El maestro de piano -11-

Por Teresac

Dos golpes suaves en la puerta, y una voz que aún a través de la madera, lograba calentarle la sangre y erizarle la piel. Inés, Inés. Era como un canto de sirena. Se acercó, despacio, evitando hacer ruido con sus zapatos, y apoyó la sien contra el quicio, resistiéndose a abrir. Sobre la cómoda un retrato de su abuela materna achicaba los ojos reprochándole su comportamiento.—¿Qué puedo hacer? —le susurró a la imagen, rogando por un consejo sensato. ¿Acaso no es ese el hombre que quieres, por el que llevas toda la vida llorando y suspirando? dijo una voz vieja y sabia en su mente. Yo le quiero, contestó sin abrir la boca, pero él a mí no. Tonterías, niña.

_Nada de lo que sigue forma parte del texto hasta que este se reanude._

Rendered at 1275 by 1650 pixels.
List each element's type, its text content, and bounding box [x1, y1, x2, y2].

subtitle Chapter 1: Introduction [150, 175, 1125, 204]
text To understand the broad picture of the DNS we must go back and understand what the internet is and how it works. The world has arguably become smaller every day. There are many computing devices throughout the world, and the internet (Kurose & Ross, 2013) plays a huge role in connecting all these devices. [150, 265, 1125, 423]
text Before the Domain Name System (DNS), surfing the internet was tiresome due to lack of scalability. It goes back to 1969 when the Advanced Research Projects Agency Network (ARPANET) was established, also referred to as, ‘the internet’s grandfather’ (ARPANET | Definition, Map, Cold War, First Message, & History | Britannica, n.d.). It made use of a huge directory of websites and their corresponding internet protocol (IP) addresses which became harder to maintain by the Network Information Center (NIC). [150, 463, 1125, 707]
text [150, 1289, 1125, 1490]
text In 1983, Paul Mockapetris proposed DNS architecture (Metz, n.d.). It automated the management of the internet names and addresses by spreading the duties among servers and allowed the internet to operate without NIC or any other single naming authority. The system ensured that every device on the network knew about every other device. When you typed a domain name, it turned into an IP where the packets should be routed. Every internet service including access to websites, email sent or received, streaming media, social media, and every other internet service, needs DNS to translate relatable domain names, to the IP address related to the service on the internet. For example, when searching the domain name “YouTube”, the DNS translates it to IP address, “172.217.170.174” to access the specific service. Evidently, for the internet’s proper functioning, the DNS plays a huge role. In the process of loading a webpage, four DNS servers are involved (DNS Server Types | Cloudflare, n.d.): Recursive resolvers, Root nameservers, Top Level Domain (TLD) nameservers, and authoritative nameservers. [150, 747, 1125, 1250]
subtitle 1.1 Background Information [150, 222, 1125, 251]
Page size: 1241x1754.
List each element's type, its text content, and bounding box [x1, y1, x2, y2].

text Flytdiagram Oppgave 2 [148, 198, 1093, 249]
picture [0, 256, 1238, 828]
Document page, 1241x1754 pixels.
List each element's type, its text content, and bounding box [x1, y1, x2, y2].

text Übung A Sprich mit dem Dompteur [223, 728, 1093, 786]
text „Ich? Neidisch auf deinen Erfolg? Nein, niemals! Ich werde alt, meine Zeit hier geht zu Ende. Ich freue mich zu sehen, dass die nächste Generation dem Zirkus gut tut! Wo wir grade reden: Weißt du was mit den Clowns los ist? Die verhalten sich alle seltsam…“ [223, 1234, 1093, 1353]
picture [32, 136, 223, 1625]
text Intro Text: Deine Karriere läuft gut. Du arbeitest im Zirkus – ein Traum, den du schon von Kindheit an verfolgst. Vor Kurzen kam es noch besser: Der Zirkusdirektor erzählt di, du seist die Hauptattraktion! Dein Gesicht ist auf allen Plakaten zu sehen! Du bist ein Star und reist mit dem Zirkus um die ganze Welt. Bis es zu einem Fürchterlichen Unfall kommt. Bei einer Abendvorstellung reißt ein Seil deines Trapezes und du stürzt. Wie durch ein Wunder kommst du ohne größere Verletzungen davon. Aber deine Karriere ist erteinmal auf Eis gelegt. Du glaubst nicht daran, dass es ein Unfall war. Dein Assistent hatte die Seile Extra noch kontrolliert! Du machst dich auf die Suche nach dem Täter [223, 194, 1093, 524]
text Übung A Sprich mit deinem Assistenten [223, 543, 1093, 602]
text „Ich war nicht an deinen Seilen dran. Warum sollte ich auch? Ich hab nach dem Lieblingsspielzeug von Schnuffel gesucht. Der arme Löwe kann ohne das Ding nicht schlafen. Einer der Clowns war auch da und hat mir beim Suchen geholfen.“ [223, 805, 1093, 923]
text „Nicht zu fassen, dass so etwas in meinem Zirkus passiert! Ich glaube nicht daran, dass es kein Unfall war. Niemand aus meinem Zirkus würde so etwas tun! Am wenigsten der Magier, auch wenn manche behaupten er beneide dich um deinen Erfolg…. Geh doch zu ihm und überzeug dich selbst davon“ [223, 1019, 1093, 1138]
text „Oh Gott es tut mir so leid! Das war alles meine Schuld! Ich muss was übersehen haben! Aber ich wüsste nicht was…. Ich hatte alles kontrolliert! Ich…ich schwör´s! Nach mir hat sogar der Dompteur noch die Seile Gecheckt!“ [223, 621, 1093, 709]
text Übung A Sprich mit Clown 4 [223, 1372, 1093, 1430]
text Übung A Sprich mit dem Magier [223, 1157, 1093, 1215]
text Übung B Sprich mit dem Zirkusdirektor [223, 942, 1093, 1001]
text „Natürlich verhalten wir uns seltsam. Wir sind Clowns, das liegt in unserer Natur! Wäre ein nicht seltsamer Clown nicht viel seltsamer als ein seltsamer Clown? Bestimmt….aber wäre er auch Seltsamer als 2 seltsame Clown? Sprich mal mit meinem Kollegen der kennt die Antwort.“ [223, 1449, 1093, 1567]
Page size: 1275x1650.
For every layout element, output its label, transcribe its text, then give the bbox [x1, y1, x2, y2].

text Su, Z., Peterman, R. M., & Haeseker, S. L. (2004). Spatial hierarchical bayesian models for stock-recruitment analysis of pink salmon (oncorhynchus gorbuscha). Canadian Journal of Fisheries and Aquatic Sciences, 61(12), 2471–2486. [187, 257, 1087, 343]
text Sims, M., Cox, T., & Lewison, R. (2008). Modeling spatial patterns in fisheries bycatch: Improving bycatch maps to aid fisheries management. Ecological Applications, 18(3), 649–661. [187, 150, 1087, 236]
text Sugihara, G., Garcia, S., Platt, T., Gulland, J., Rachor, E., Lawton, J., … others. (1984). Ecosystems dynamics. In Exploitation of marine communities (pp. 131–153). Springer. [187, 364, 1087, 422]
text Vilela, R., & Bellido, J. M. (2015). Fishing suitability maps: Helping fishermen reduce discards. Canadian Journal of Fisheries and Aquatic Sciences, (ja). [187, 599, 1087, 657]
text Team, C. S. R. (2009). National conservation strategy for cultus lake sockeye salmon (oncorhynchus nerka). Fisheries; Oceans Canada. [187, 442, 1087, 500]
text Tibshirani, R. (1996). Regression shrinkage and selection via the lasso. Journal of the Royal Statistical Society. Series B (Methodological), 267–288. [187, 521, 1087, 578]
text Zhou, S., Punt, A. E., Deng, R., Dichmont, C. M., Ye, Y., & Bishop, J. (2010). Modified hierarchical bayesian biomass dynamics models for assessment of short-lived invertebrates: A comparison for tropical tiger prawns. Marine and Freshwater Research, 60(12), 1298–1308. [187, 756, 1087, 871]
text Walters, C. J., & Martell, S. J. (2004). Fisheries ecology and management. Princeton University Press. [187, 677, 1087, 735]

Sé de jóvenes que se dejarían cortar el brazo derecho por la suerte que éste ha tenido. Inés rió, a su pesar, tapándose la boca con la mano, mientras se redoblaban los golpes al otro lado de la puerta.Abrió al fin, borrando la sonrisa de su cara y cubriéndola con un gesto circunspecto, al tiempo que caminaba hacia el fondo de la alcoba, apoyándose en el alféizar de la ventana abierta, mientras rogaba a sus piernas que dejaran de temblar.—He convenido con tu padre que nos casaremos el mes próximo —dijo Juan, paralizado por su frialdad, sin atreverse a avanzar más que dos pasos dentro del dormitorio.—Tú no quieres casarte —acusó ella, la frente alta, la mirada lejana.—Inés, después de lo ocurrido la otra noche...—Lo sé, te sientes obligado —escuchó de sus labios una esperada negativa que le pareció poco sincera—. No sabes cuánto me arrepiento de lo ocurrido.Quería añadir que se arrepentía de haberlo seducido, de haberlo puesto en aquella posición en donde la moral y la educación le dictaba lo que debía hacer. La imposibilidad de poner en palabras lo ocurrido aquella noche, tan reciente, tan íntimo, frenó su lengua. Juan esperó en vano que ella se explicase, y ante su silencio, sólo pudo llegar a la conclusión de que las palabras dichas significaban exactamente lo que se temía. Ella se arrepentía ahora de habérsele entregado, y no era ese precisamente el mejor modo de comenzar un matrimonio, pero ya no tenía solución. Si dentro de unos meses nacía una criatura como resultado del impulso de aquella noche, llevaría el apellido Cortés, eso ni la misma Inés iba a poder evitarlo.—El 25 de julio, a las diez de la mañana, en la Iglesia de Santiago —dijo, dando un paso atrás, despacio, esperando aún que ella lo detuviese. No lo hizo.